Q. What are the success rates of varicocele repair?

A. In general, surgical success rates using the microscopic varicocele repair should approach 95%. The first semen sample after a varicocele repair is not usually obtained for 3 - 4 months following surgery. Approximately 60% of patients will note improvement in some aspect of the semen analysis (count, motility, or morphology). Pregnancy rates following varicocele repair may be as high as 65% if the there are no female factors and the female partner is young. Most pregnancies are reported within the first year following varicocele repair. If no improvement is noted after 8 months, then alternative methods of achieving a pregnancy are discussed.

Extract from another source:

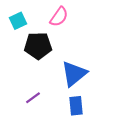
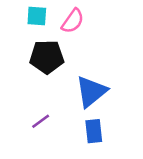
cyan square: (18, 21) -> (37, 16), moved, turned 30

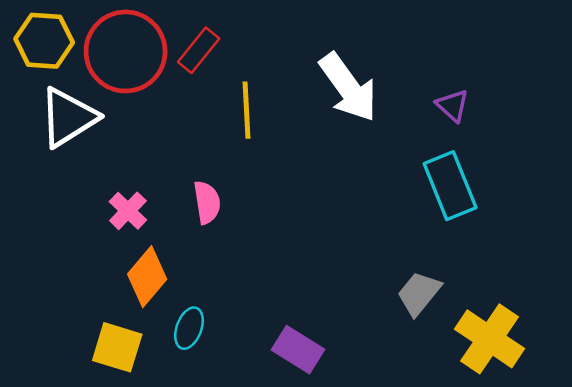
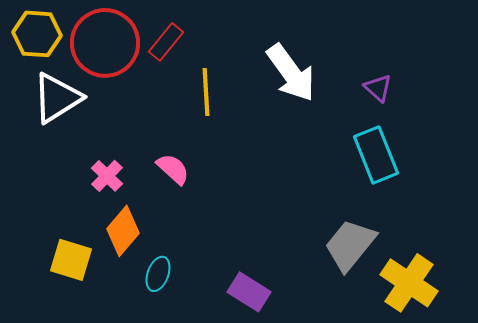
pink semicircle: (207, 202) -> (173, 169), turned -39
gray trapezoid: (419, 293) -> (350, 245), size x1.4
yellow square: (117, 347) -> (71, 260), moved

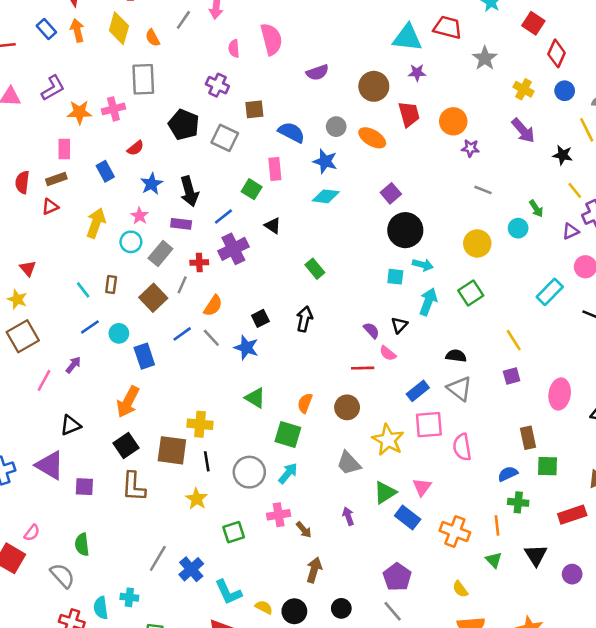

A study by Madgar in 1995 (Fertility & Sterility) compared a group of patients who underwent immediate varicocele repair versus a group of patients who waited 1 year before undergoing varicocele repair. Both groups had a minimum of 12 months of infertility and were followed for 3 years after entering the study.

In the group who waited 1 year before undergoing varicocele repair, only 10% established pregnancies during this time. After undergoing varicocele repair, the pregnancy rates in this same group of patients improved to 66.6% within 2 years of surgery. Thus, a total of 76.6% of these patients achieved pregnancies.

In the group of men who underwent immediate varicocele repair, pregnancy rates after 1 year were 60%. After completion of the study at 3 years, 76% had achieved pregnancies.